Born 27 October 1914 in Swansea, son of David John Thomas and his wife Florence Hannah (née Williams) who themselves came from rural, Welsh -speaking families in Cardiganshire, and Carmarthenshire. The father, a nephew of William Thomas ' Gwilym Marles ', was from 1899 to 1936 English master at Swansea grammar school, which Dylan Thomas attended from 1925 to 1931. That was his only period of formal education and was followed by some fifteen months as junior reporter on the South Wales Daily Post. His early interest in English poetry had already borne fruit in the four notebooks in which he entered his first mature poems between 1930 and 1933. These notebooks were to be the major source of poems for his first three published volumes: 18 Poems (London, 1934), Twenty-five poems (London, 1936), and The map of love (short stories and poems) (London, 1939). Publication of individual poems in London periodicals led to his first volume, and that in turn to his arrival in London in November 1934. During the 1930s his work received increasing American as well as British attention and brought invitations to review books for leading London periodicals. Alternation between literary-social life in London and periods of greater actual creativity in Wales was to remain the pattern throughout his career. A close friendship with the poet Vernon Watkins in Swansea started in 1935.
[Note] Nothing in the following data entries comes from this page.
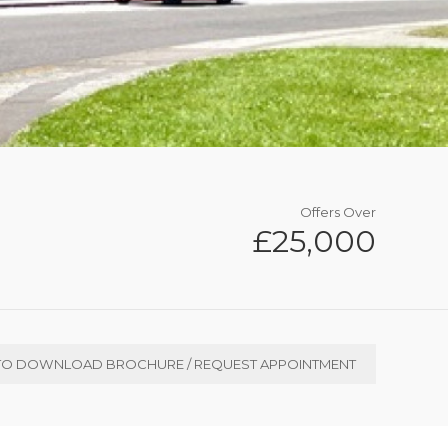
Offers Over
£25,000
TO DOWNLOAD BROCHURE / REQUEST APPOINTMENT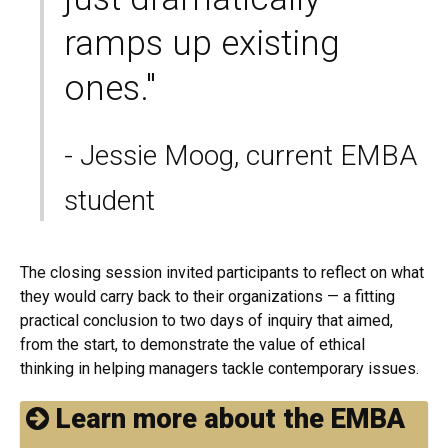
ramps up existing
ones."
- Jessie Moog, current EMBA
student
The closing session invited participants to reflect on what
they would carry back to their organizations — a fitting
practical conclusion to two days of inquiry that aimed,
from the start, to demonstrate the value of ethical
thinking in helping managers tackle contemporary issues.
Learn more about the EMBA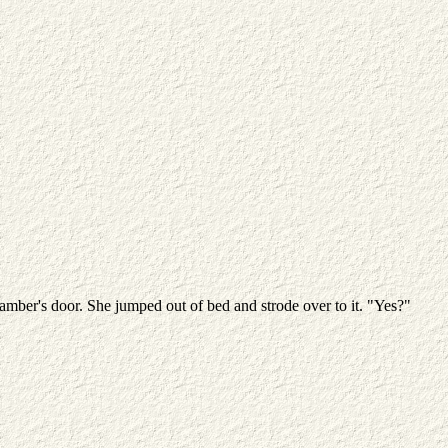
mber's door. She jumped out of bed and strode over to it. "Yes?"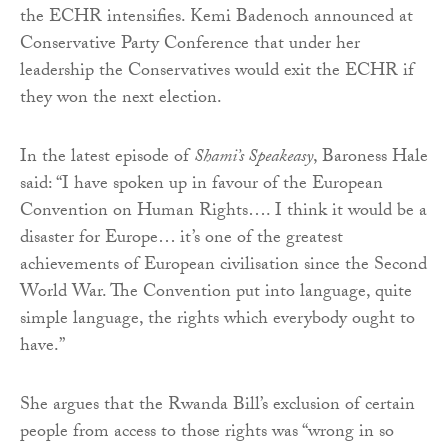
the ECHR intensifies. Kemi Badenoch announced at
Conservative Party Conference that under her
leadership the Conservatives would exit the ECHR if
they won the next election.
In the latest episode of
Shami’s Speakeasy
, Baroness Hale
said: “I have spoken up in favour of the European
Convention on Human Rights…. I think it would be a
disaster for Europe… it’s one of the greatest
achievements of European civilisation since the Second
World War. The Convention put into language, quite
simple language, the rights which everybody ought to
have.”
She argues that the Rwanda Bill’s exclusion of certain
people from access to those rights was “wrong in so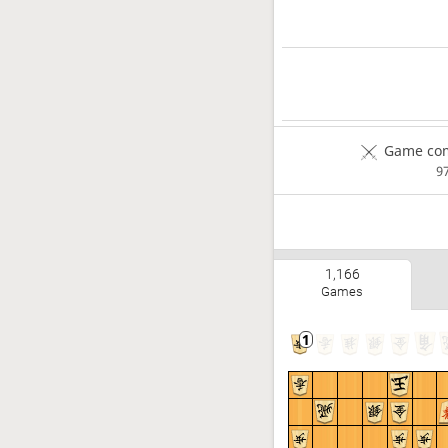
Game com
9
1,166
Games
He met Caitlin Macnamara in 1936 and they were married the following year. In May 1938 they moved for the first time to live in Laugharne, Carmarthenshire, the village now most intimately associated with his name, and a deep influence on his later work in verse and prose. He had been awarded the American Blumenthal Poetry Prize, and was writing the autobiographical short stories that were to be published as Portrait of the artist as a young dog (London, 1940). The comic realism of these stories was in marked contrast to the macabre and surrealistic element in his earlier tales, which can be read in A Prospect of the sea (London, 1955). Continuation of autobiographical material in the form of a novel remained unfinished, but was published as Adventures in the skin trade (London, 1955). After the outbreak of World War II he started to write radio scripts for the B.B.C. and to take part in broadcast talks and readings. His popularity as a broadcaster remained to the end of his life, and the quality of his work for radio is reflected in the volume Quite early one morning (London, 1954). From 1942 to the end of the war he was employed as a script-writer for Strand Films in London. An example of his work in this medium is The Doctor and the devils (London, 1953).
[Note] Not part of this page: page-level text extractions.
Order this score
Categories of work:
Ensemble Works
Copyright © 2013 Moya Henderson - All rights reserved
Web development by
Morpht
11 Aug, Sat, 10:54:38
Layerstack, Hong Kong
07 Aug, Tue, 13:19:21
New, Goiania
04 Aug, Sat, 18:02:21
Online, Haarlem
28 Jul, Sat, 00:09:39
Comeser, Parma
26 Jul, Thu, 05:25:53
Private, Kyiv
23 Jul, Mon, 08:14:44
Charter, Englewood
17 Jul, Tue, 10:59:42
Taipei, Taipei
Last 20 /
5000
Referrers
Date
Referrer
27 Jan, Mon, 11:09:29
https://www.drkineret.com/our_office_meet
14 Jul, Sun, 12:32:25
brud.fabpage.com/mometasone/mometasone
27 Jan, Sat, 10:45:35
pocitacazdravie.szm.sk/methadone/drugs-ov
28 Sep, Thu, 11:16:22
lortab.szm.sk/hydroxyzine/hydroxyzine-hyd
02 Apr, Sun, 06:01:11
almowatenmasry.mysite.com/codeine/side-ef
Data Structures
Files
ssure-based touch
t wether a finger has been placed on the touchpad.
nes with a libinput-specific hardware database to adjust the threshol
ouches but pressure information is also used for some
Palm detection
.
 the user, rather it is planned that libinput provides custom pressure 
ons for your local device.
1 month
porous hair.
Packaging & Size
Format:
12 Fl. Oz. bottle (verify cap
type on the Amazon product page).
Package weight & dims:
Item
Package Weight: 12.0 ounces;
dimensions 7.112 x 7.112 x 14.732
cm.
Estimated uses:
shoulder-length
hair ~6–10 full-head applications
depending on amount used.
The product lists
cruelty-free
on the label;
The period of war had interrupted his writing of poetry, though towards the end of the war Wales became increasingly his major home. At Llangain and New Quay in 1944-45 a new period of poetic creativity started, the most productive since the early days in Swansea, leading to the publication of Deaths and entrances (London, 1946). At the end of the war, however, he also started to show interest in visiting America, and the need to earn a living (mainly through work for films and radio) meant having to be within reach of London. From 1946 to 1949 therefore the poet and his family lived in or near Oxford. He visited Prague in 1949 as guest of the Czechoslovakian government.

He moved to live in the ' Boat House ' at Laugharne in May 1949, where his third child was born, and where Thomas hoped to establish a permanent home, helped possibly by visits to America where his reputation as a poet was now firm. The first of these visits was in February-June 1950 and was followed by three more in 1952 and 1953. The individual work which occupied most of his time from 1950 onwards was the radio play Under Milk Wood (London, 1954), the main inspiration for which were the atmosphere and inhabitants of Laugharne itself. During the second American tour his last individual volume of poems was published, in America only, as In country sleep (New York, 1952). This completed the range of volumes that were to make up his Collected poems 1934-1952 (London, 1952) and which won the award of the Foyle's Poetry Prize. The complications of heavy drinking and irresponsibility with money meant, however, that not even the profitable American visits were to remove the financial and personal insecurity which made the poet less and less productive of new work at home. He died in New York on 9 November 1953 and is buried at Laugharne.